In spite of the best efforts of its ministers in the Lords, it looks as though the government is going to face a vote on the dreaded boundaries legislation early next year, with the Electoral Registration and Administration Bill returning to the Upper Chamber in January.
The big story is that the Lib Dems will be able to kick the reforms away until 2018 using an amendment, but it isn’t just the members of the smaller Coalition party who will be rebelling against government policy. Tory MP Glyn Davies has now come out as an opponent of the reforms, too. On his blog, he writes that he is ‘contemplating voting against my government for the first time’ for a number of reasons. The first is that he never believed the proposal to reduce the number of MPs was a sensible one, and secondly the proposals for boundary reforms in Wales were ‘even worse than I had imagined’, with ‘catastrophic’ consequences for mid Wales. He adds:
‘So what do I do if, as is rumoured I am faced with a crucial vote on the issue next month. If passed, the Montgomeryshire I have known man and boy would be no more. The new constituencies that touch on mid Wales will have population centres elsewhere. My local party association is so horrified by the implications of the proposals that it has told me in no uncertain terms that they want me to oppose the new boundaries. And at a personal level, I would hate to see all the work we have done to build our Association in Montgomeryshire disappear in a cloud of angry blue smoke – because I believe those who have done this transformational work will not carry on. The outcome would be so horrific that I simply couldn’t carry on either. The principles which underpin an MP’s work are country first, party second and self third – and this change will end Parliamentary democracy in mid Wales as we know it.

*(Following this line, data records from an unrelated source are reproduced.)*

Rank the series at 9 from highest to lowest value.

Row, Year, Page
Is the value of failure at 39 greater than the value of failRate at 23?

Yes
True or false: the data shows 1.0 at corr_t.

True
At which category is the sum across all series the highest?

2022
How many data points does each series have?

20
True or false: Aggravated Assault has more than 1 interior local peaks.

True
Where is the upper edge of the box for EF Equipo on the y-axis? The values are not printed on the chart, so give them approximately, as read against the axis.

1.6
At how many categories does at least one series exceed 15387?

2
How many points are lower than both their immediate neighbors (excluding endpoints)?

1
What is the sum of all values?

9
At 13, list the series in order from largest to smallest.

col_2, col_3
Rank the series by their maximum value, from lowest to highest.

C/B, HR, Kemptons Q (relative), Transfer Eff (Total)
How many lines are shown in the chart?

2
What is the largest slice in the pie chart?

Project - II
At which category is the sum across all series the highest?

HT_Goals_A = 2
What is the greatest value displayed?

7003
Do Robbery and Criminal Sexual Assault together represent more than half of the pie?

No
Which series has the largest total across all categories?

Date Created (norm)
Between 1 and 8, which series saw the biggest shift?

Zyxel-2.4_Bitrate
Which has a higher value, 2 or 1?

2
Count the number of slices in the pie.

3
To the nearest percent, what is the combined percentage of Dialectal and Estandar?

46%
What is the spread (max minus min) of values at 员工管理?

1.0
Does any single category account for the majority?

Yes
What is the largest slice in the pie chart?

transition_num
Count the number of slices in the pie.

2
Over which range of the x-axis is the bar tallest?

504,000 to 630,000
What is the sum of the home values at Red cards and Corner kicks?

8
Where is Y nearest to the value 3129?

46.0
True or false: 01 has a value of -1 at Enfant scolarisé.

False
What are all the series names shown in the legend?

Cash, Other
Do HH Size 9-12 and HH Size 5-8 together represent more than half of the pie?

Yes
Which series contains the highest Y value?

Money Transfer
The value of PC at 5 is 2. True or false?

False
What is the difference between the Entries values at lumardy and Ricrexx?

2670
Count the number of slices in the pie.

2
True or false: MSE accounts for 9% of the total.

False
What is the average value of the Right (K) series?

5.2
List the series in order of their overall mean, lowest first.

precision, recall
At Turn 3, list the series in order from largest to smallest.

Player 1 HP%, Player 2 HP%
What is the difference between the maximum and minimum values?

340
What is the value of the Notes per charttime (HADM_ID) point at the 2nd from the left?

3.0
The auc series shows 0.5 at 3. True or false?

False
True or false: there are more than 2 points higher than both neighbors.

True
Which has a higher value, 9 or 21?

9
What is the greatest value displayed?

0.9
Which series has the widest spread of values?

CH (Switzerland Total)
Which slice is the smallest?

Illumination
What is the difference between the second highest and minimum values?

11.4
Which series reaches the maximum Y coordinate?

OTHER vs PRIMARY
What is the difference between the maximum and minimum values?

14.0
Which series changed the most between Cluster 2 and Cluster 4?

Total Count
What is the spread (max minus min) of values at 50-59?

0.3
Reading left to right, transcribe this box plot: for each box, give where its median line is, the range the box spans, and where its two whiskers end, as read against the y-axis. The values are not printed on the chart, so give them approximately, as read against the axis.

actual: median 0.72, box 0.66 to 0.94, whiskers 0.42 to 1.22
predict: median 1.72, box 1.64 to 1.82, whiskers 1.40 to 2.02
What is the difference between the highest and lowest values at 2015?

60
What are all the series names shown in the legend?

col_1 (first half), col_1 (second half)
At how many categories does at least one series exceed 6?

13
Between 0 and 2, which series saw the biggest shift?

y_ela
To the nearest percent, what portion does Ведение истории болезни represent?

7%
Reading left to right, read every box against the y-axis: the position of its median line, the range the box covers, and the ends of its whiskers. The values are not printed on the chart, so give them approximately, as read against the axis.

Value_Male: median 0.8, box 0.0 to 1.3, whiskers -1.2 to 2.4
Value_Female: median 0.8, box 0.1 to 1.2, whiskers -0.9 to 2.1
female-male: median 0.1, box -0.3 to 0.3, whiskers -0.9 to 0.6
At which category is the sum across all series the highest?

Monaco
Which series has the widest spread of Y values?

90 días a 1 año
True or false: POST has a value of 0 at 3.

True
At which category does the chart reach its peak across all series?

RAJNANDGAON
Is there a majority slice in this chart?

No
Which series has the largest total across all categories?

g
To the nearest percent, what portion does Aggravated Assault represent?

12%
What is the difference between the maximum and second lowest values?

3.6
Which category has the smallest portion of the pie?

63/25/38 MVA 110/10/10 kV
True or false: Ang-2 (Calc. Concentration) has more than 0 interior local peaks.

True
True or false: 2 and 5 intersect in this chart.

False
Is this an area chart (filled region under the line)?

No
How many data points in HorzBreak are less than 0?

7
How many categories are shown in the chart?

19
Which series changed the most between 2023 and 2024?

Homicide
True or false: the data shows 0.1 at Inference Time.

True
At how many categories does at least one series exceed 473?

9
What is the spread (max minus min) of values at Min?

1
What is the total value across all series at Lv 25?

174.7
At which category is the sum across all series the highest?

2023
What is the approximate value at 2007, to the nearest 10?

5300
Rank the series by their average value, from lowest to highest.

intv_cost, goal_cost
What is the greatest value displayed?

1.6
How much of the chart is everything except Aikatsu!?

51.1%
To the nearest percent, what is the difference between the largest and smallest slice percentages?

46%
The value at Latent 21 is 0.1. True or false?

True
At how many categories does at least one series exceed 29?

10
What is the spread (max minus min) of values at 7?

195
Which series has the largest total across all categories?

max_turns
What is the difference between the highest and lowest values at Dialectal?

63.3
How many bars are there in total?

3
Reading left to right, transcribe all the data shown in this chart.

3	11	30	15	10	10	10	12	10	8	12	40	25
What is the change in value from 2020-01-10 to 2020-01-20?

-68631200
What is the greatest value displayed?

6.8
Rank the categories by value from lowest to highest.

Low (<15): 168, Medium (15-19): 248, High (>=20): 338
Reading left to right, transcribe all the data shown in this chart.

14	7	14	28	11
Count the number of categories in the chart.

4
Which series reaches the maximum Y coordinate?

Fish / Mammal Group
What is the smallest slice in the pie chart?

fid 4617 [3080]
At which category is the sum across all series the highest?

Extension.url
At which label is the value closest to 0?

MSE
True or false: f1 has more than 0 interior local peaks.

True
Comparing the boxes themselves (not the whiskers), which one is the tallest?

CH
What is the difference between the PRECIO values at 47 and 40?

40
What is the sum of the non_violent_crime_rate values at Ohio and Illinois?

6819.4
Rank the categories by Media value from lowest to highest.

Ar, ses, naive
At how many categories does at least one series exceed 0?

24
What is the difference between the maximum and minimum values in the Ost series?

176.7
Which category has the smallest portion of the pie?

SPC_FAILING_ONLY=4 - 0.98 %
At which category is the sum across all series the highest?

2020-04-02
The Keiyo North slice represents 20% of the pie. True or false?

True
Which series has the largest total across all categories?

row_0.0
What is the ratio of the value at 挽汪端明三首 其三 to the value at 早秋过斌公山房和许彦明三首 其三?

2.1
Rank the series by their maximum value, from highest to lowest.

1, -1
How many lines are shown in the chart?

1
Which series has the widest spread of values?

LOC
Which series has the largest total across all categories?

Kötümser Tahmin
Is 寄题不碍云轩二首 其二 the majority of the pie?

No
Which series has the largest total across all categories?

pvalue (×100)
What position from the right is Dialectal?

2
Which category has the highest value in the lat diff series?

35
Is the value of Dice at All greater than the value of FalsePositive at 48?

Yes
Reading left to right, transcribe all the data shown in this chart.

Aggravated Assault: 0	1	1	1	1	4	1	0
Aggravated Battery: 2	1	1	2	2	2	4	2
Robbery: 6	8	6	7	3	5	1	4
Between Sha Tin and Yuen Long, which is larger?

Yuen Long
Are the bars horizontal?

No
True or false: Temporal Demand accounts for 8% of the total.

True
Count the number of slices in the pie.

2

‘I face some choice. If I vote for the new boundaries, I will be turning my back on all I’ve worked for in public life and all those I’ve worked with in Montgomeryshire. If I vote against them by joining Labour in the lobbies, I will be turning my back on the Party I support. This is something to chew over when I’ve finished with the turkey bones. Looks like plenty of indigestion this Christmas.’
There are certainly other Tory MPs who were rather relieved when Nick Clegg announced he would slay the boundary changes as a revenge for the failure of Lords reform. The consequences for Davies are that he won’t get a job in the government this side of 2015, but it’s easier for him to rebel when the legislation is already doomed without the support of Clegg’s party. But the consequences for the government of the junior coalition partner voting down a policy that its MPs have already approved will be far more damaging to the government than the demise of one MP’s career trajectory.